Aim of the task: Every line that includes the word "brown" needs to be copied from the listing.

Listed records:
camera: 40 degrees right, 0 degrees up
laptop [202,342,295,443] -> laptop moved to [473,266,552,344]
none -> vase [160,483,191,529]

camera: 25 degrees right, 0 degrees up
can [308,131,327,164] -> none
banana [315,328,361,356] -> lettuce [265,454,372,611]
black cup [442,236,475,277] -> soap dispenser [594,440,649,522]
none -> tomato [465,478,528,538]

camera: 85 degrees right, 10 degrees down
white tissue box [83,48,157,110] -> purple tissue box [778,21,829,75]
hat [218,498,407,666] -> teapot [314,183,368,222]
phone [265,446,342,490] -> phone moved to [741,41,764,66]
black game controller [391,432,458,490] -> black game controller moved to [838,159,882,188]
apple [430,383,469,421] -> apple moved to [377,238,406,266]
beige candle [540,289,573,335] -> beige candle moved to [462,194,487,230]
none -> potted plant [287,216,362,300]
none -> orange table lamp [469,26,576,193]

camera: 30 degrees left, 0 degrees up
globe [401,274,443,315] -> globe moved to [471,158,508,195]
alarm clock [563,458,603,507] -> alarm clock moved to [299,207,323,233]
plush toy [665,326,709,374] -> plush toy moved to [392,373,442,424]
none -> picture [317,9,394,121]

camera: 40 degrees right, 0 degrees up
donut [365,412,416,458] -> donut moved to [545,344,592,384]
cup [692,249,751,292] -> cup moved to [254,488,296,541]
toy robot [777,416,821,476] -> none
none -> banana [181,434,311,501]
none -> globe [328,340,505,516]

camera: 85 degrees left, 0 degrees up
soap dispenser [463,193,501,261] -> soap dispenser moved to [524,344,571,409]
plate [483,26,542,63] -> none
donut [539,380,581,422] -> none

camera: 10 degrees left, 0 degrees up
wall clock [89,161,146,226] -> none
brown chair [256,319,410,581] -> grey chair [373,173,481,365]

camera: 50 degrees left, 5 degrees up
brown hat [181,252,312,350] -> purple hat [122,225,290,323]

Reply:
brown chair [256,319,410,581] -> grey chair [373,173,481,365]
brown hat [181,252,312,350] -> purple hat [122,225,290,323]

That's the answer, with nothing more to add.